[Buddha-l] Re: Nirvana si, bodhi no!

Richard Nance richard.nance at gmail.com
Wed May 18 10:59:24 MDT 2005

On 5/18/05, curt <curt at cola.iges.org> wrote:

> This is a bit of a tangent, but here goes. First lets agree (1) that the
> Buddha
> was awake (I'll use awake instead of enlightened because I'm sick and
> tired of all that damned giggling) and (2) that several of his students also
> became awake because of his teaching - and (3) that their awakening was of
> the same nature as the Buddha's. If those three conditions hold, then we
> have
> an exponential growth function on our hands.
> If the Buddha's students had the same kind of awakening as the Buddha - ie,
> one that enabled the awakened one to teach others and cause them to awaken,
> then we should all be awakened by now! And I am not talking "original
> enlightenment" here - I'm talking anuttara samyak samfreakingbodhi.

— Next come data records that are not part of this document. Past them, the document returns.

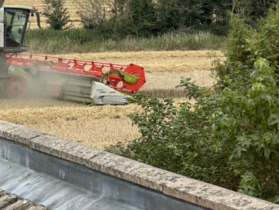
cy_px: 1
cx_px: -12
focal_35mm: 180
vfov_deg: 8.2
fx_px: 1452
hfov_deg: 10.9
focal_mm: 9
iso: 32
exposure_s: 1/395
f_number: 2.8
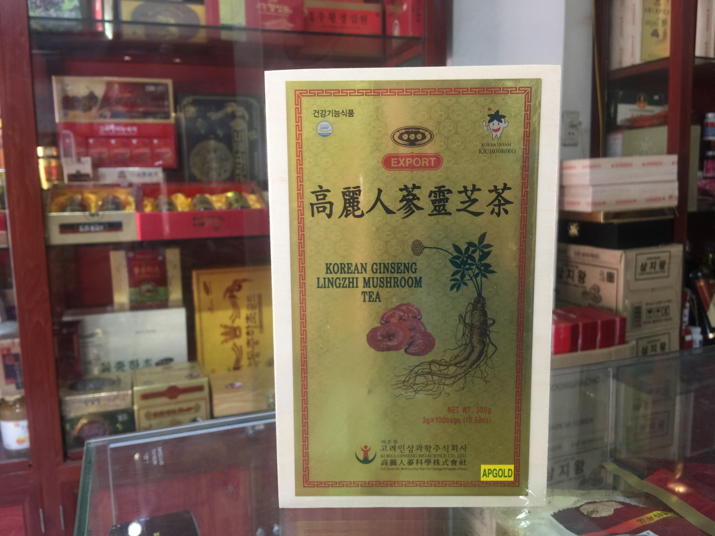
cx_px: 358
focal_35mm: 29
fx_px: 599
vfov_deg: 48.2
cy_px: 268
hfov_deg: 61.7
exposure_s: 1/17
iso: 40
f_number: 2.2
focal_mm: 4.15
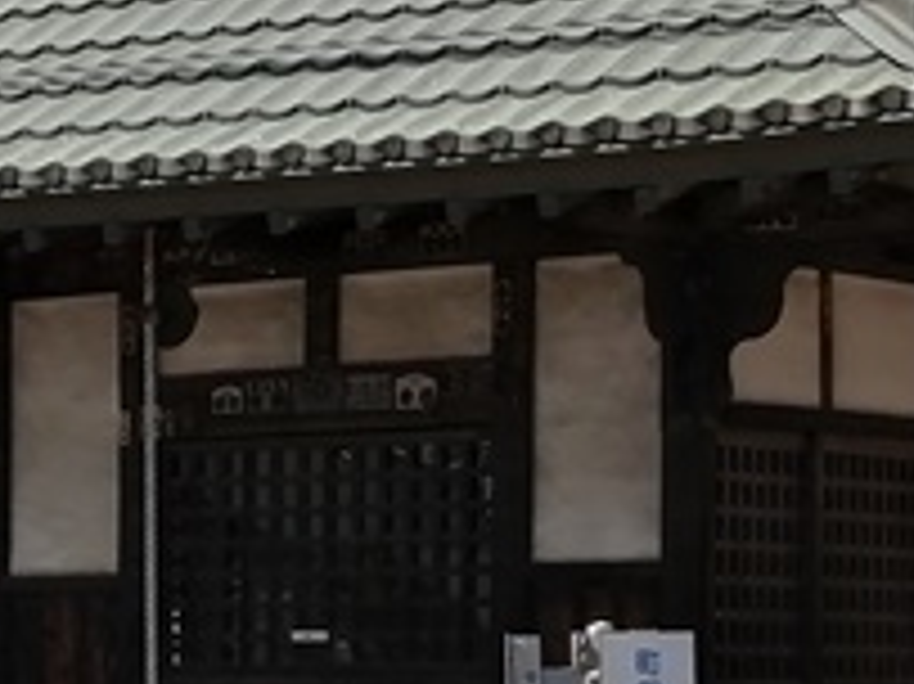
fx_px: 4196
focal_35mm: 159
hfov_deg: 12.3
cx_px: -32
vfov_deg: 9.3
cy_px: 574
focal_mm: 3.62
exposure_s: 1/1277
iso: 50
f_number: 1.8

I don't see why this conclusion follows from the premises you've
adduced. If a person has been brought to awakening and has also
(perhaps thereby) been equipped with the capacity to bring others to
awakening, this doesn't entail that others will, on listening to
his/her teaching, inevitably be brought to awakening. Buddhas are
typically portrayed not as *compelling* the awakening of others, but
as *inviting* others to engage in particular practices. These
practices, it is claimed, will, if followed assiduously, one day lead
one to the attainment of awakening. But practice of the Buddhist path
takes significant time, commitment, and effort, and people are often
distracted and lazy. Some aren't, of course, but many are -- and
there's no obvious reason to assume that the number of lazy people
will decrease with each passing generation.